I don’t suppose anybody here has a copy? I can’t find any legitimate way to procure a copy. Did Oracle get this as part of their acquisition? What were the terms of the original license? Would love to know.

[0]. https://en.wikipedia.org/wiki/Spring_(operating_system)

[1]. https://www.cs.albany.edu/~sdc/CSI400/Resources/comp.os.rese...


I would not say this is a fair interpretation of events.

At Sun, the effort to merge BSD and System V was called the "lulu" project and the end result was System V release 4 from AT&T and Solaris 2 from Sun. I was part of that effort and responsible for the transport independent RPC piece amongst others.

The Spring project was, in my opinion, an aspirational project to re-imagine UNIX according to Mike Powell and others at Sun, as opposed to Plan 9 which was re-imagining UNIX according to Rob Pike and others at the Computer Science Research Center (CSRC) of Bell Labs.

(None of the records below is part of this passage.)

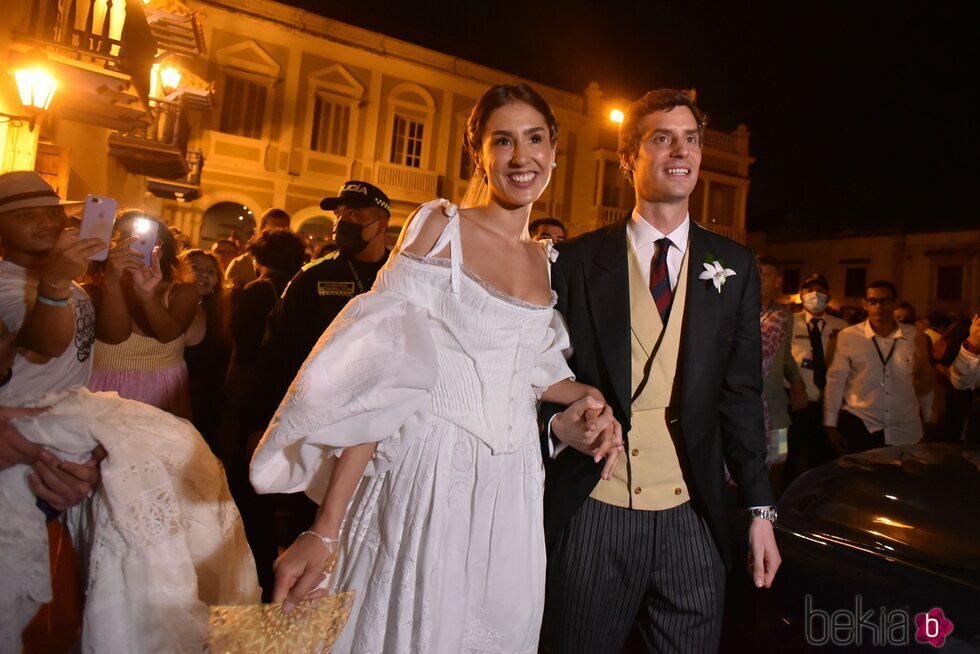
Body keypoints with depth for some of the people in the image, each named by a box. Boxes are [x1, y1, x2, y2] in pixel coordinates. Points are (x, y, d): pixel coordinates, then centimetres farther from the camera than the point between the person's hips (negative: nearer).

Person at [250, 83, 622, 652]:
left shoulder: (546, 260, 9)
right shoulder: (441, 226, -8)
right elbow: (383, 375, -15)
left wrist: (587, 396, 1)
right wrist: (325, 530, -19)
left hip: (512, 483, 6)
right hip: (431, 472, -5)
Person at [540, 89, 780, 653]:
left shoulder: (734, 267, 6)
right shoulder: (579, 260, 0)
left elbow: (742, 393, 6)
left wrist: (761, 508, 4)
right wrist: (557, 420, -16)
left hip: (693, 518, 2)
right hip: (593, 512, -1)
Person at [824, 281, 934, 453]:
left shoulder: (915, 337, 0)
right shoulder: (848, 336, -6)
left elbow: (925, 382, 12)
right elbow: (835, 380, -2)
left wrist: (927, 419, 21)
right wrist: (830, 425, -2)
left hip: (905, 433, 2)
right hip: (858, 427, -2)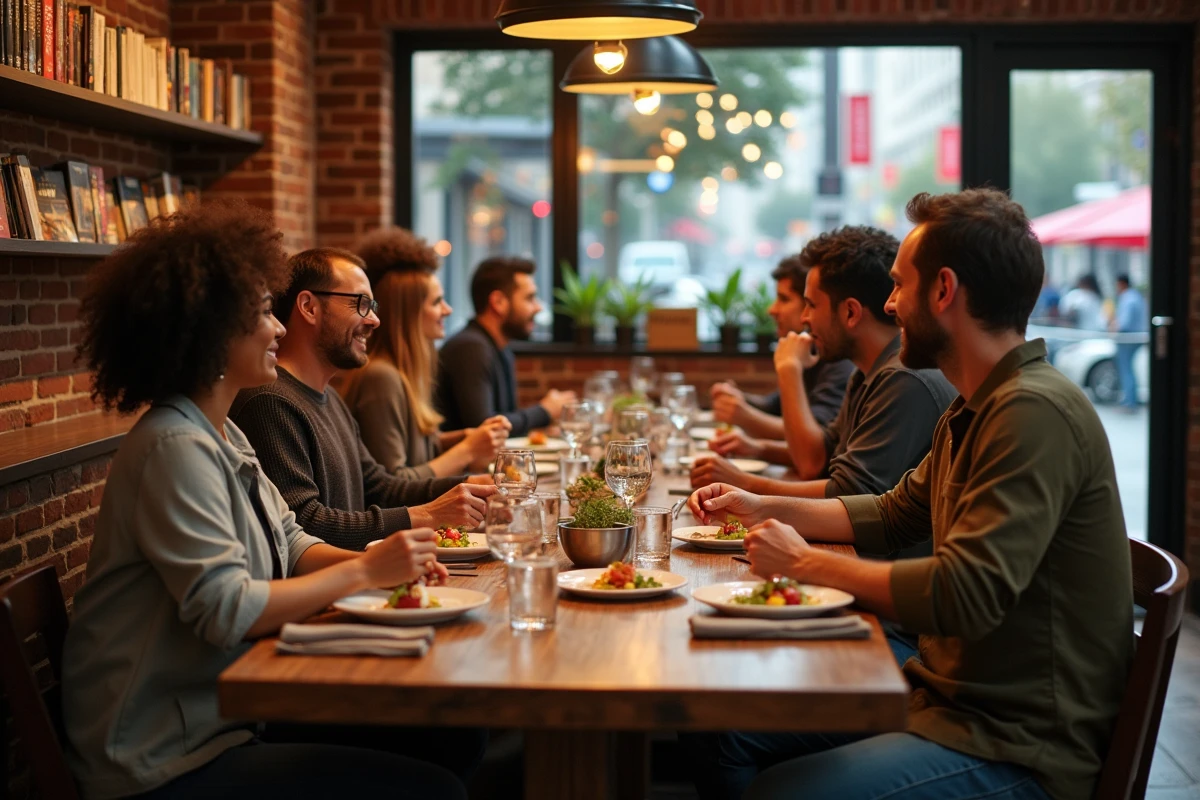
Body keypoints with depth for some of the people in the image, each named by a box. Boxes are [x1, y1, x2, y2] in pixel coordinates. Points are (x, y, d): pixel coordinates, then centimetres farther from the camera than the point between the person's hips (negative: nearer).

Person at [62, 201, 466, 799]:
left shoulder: (220, 435, 12)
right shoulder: (174, 448, -19)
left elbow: (289, 542, 14)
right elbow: (227, 610, -25)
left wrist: (379, 562, -5)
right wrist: (365, 571, -17)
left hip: (232, 714, 10)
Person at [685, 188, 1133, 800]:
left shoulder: (1037, 412, -22)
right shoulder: (973, 412, 11)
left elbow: (964, 596, -29)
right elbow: (893, 515, 26)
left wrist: (805, 563, -15)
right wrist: (763, 508, 16)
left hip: (1017, 746, -9)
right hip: (946, 695, 9)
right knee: (719, 730, 2)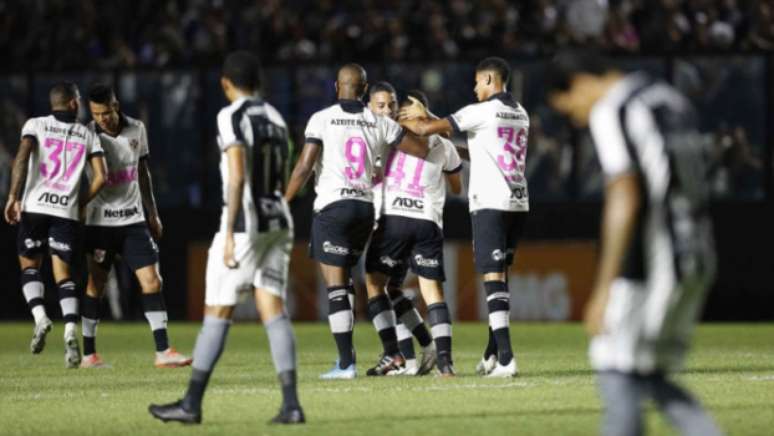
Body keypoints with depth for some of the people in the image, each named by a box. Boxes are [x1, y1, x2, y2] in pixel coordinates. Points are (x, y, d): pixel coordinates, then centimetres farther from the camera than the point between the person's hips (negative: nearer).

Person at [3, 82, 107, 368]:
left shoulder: (36, 125, 4)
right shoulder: (88, 135, 11)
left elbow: (22, 158, -12)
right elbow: (100, 177, 4)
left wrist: (13, 197, -10)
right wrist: (82, 203, 19)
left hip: (34, 207, -1)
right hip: (67, 212, 1)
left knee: (29, 265, 15)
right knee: (62, 273, 6)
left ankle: (39, 316, -10)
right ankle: (70, 331, -14)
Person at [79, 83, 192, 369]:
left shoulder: (137, 130, 3)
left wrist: (152, 213, 16)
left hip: (133, 219, 3)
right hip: (100, 221, -3)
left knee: (152, 281, -5)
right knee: (95, 285, 2)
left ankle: (163, 351, -6)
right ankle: (89, 354, 12)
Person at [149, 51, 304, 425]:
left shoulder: (232, 117, -10)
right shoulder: (275, 118, 13)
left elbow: (237, 177, -20)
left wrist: (230, 234, -21)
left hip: (244, 222, -7)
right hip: (277, 222, 7)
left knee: (217, 313, 0)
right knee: (273, 310, 2)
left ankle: (192, 404, 6)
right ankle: (290, 403, -9)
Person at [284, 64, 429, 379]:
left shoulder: (322, 119, -5)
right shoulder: (380, 123, 7)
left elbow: (304, 168, -10)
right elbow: (424, 151, 9)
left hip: (332, 207, -5)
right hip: (366, 208, 5)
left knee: (336, 288, -5)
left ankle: (346, 363, -10)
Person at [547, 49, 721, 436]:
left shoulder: (610, 112, -9)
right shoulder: (672, 100, 19)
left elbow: (625, 201, -18)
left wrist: (604, 288, -19)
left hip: (649, 267, -9)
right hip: (696, 261, 9)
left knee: (617, 376, -4)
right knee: (649, 379, 12)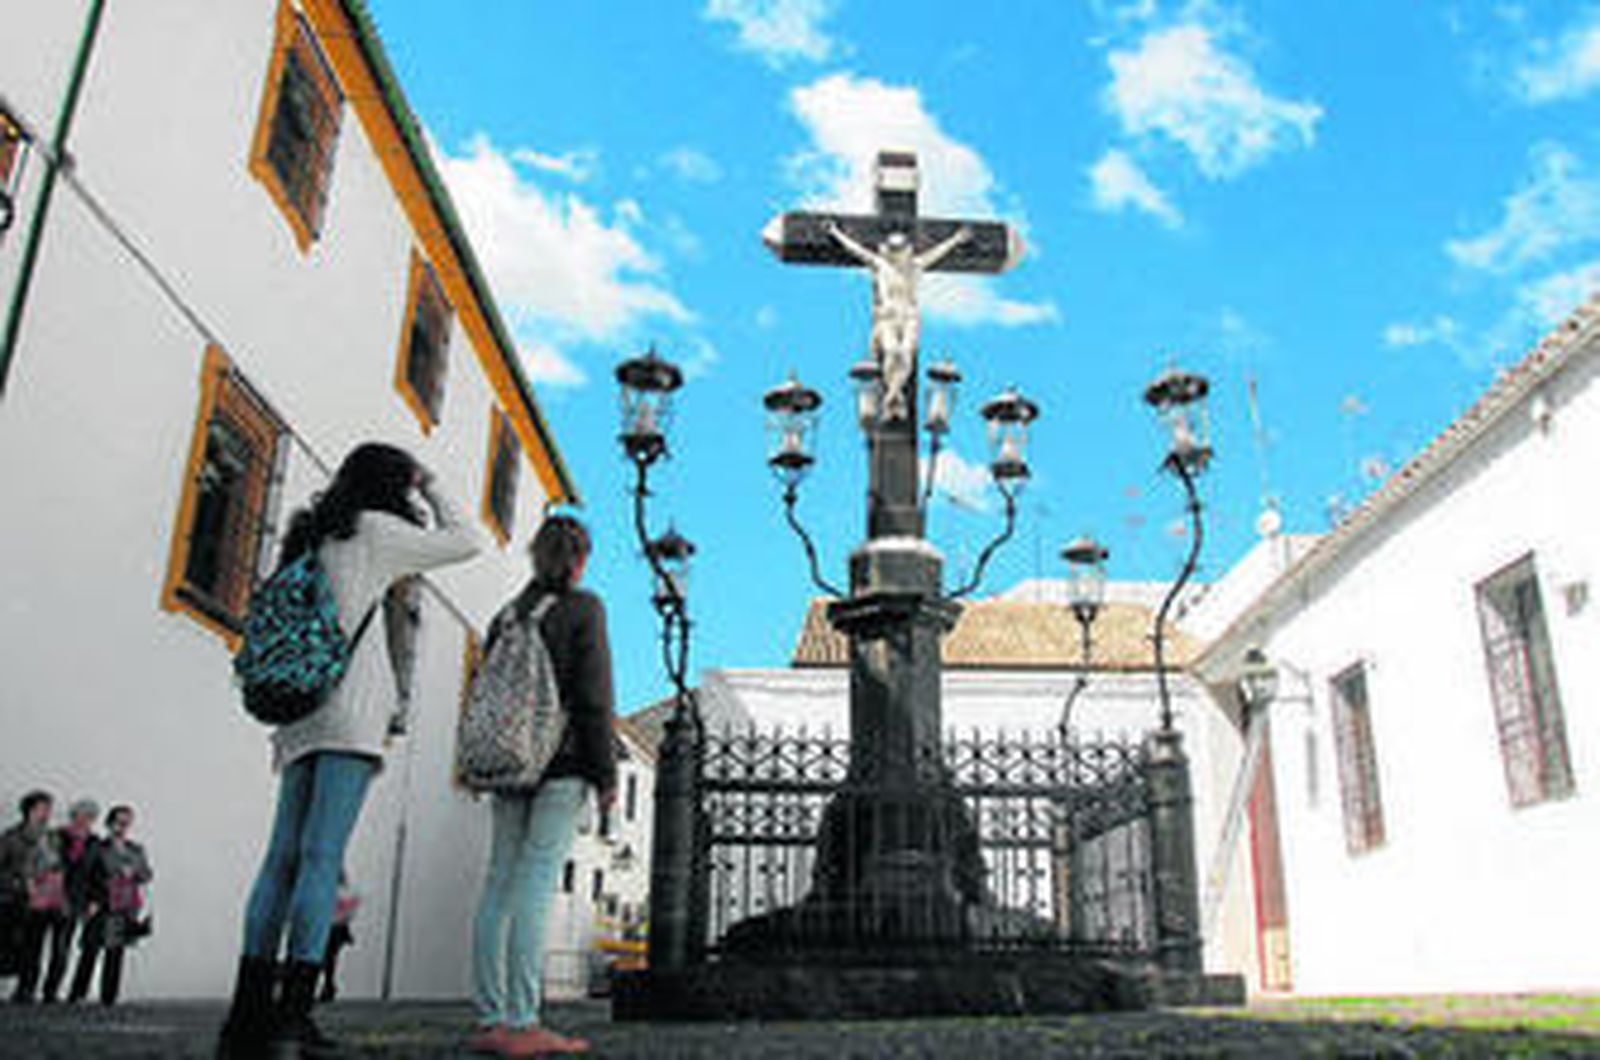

There were interesting rivalries in AT&T about who "owned" UNIX. On one side was the staff at CSRC who had invented it, and on the other side was Murray Hill which had commercialized it. For nearly identical reasoning, AT&T would not let the CSRC folks call their new OS UNIX, and Sun would not let the Spring folks call their new OS SunOS. Both groups had, at their core, some of the original architects of the OS that their respective company had become known for.


So glad to see you in this thread; thanks for sharing! I've considered mailing you about Spring & Sun before (among other things: Blekko is also fascinating given how impressive it was, how much talent it had behind it, and then how it just sort of got subsumed/murdered into/by IBM); it's such an interesting project! You wouldn't happen to have a copy or know anyone who might have one, would you?


You might consider putting a contact email in your profile.


Shot you a message to the one in yours, though it might have gotten sent to spam.

I'd throw a contact address up on my HN profile if I used a provider with something resembling decent spam-filtering, but I don't presently and I don't really use mail enough to justify switching.


'bcantrill says he does, and he's offered it to people who've wanted it[1], but I think he's managed to not check his /threads every time someone's asked. I haven't found any way to procure a copy, let alone a legitimate way.